В 1915 году Ясинскому было шестьдесят пять лет, примерно таковым являлось и его окружение. «Старики» вспоминали былое. Рассказы их о Тургеневе, Гончарове, Салтыкове-Щедрине, Гаршине, Софье Перовской и Кибальчиче в ярких картинах воспроизводили историю последнего полувека, были занимательны и поучительны. Конечно, говорили о войне, о правительственных перемещениях, воровстве в армии и разложении самодержавия.

На таких собраниях Есенин читал стихотворения, в которых больше чувствовался «крестьянский дух». Их встречали с одобрением, обсуждали и разбирали. Ясинский, ссылаясь на классиков, советовал Сергею Александровичу соблюдать правила русской грамматики, не злоупотреблять словами, которые непонятны читателям, не отсекать слоги в словах и в падежных окончаниях. Словом, поэт не без пользы проводил время среди «стариков» Лесного.

Есенина приглашали в самые разные семьи. «Помню, – писал В. С. Чернявский, – случилось мне быть спутником Сергея в очень аристократическом доме, где всё было тихо и строго. Его позвали прочесть стихи старому, очень почтенному академику, знатоку литературы и мемуаристу[15 - Предполагается, что это был А. Ф. Кони.]. В чопорной столовой хозяйка дома тихонько выражала удивление, что он такой „чистенький и воспитанный“, несмотря на простую ситцевую рубашку, что он как следует держит ложку и вилку и без всякой мещанской конфузливости отвечает на вопросы».

Нет, Есенин всё-таки робел перед сановным академиком и, когда тот обращался к нему, норовил встать. Чернявский тихонько дёргал за рубашку, чтобы он сидел. Старик снисходительно слушал чтение стихов, одобрял их, но не без замечаний:

– Милый друг, а Пушкина вы читали? Ну так вот, подумайте сами, мог ли сказать Пушкин, что рука его крестится «на извёстку колоколен»?

Запели тёсаные дроги,
Бегут равнины и кусты.
Опять часовни на дороге
И поминальные кресты.

Опять я тёплой грустью болен
От овсяного ветерка.
И на извёстку колоколен
Невольно крестится рука.

Последовало длинное поучение о грамматике и чистоте русского языка.

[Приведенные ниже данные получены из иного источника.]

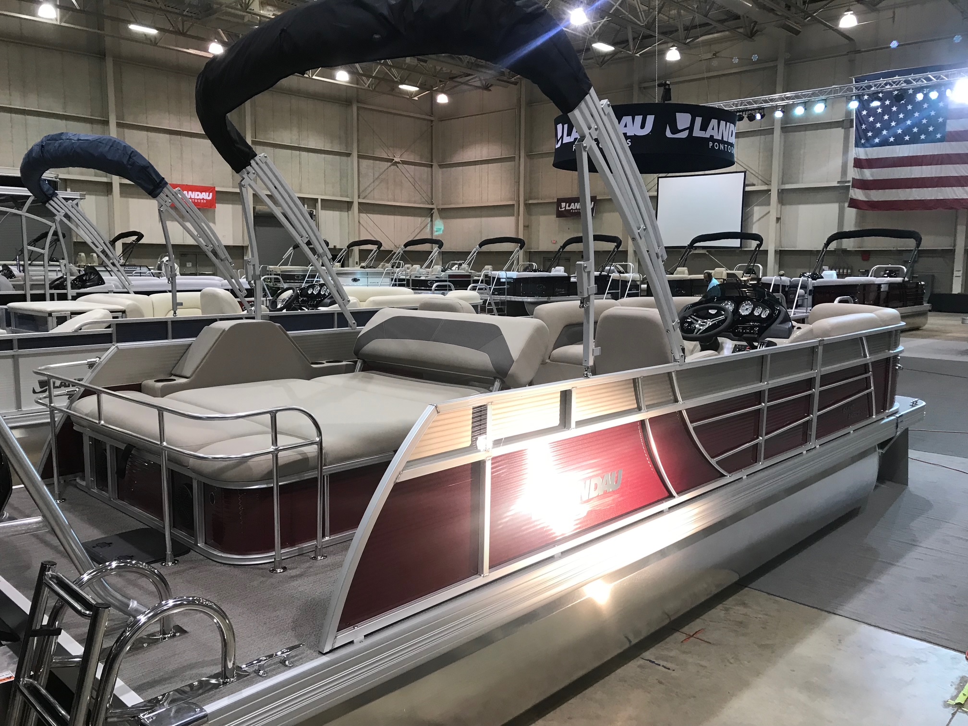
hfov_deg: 63.4
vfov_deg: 49.7
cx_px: 484
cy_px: 363
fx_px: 783
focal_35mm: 28
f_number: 1.8
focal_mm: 3.99
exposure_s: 1/30
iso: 25
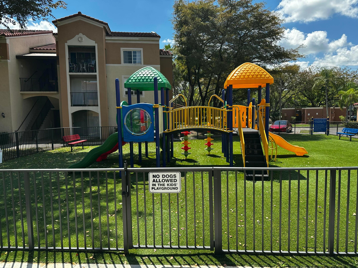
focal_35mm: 24
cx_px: 179
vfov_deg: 56.8
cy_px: 134
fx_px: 248
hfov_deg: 71.6
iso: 80
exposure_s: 1/1949
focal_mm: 6.86
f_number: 1.78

Покрасневший Есенин стоял вытянувшись в струнку.

«Старики» с самыми добрыми намерениями наставляли молодого поэта. Тот же И. И. Ясинский советовал:

– Пишите просто, к этому вы всё равно придёте, милочка. Читайте больше Пушкина, читайте и перечитывайте Пушкина по два часа ежедневно.

– Что мне Пушкин! – взорвался Есенин. – Я буду больше Пушкина!

Это «скромное» заявление было сделано на заседании общества поэтов имени Константина Случевского. Ошарашенные такой амбициозностью двадцатилетнего поэта, члены общества молчали.

Замечательный лирик был крайне самолюбив и с трудом сдерживал барственно-покровительственное отношение сильных мира сего. Характерен в этом плане случай у графини Клейнмихель, представительницы одного из крайних монархических течений. В один из «четвергов» графини в шикарном особняке на Сергиевской собралось общество, близкое к придворным кругам. «За парадным ужином, – рассказывает современник, – под гул разговоров, звон посуды и лязг ножей, Есенин читал свои стихи и чувствовал себя в положении ярмарочного фигляра, которого едва удостаивают высокомерным любопытством. Он сдерживал закипавшую в нём злость и проклинал себя за то, что согласился сопутствовать Клюеву. Когда они собрались уходить и надевали в передней свои тулупы, важный старик дворецкий с густыми бакенбардами вынес им на серебряном подносе двадцать пять рублей.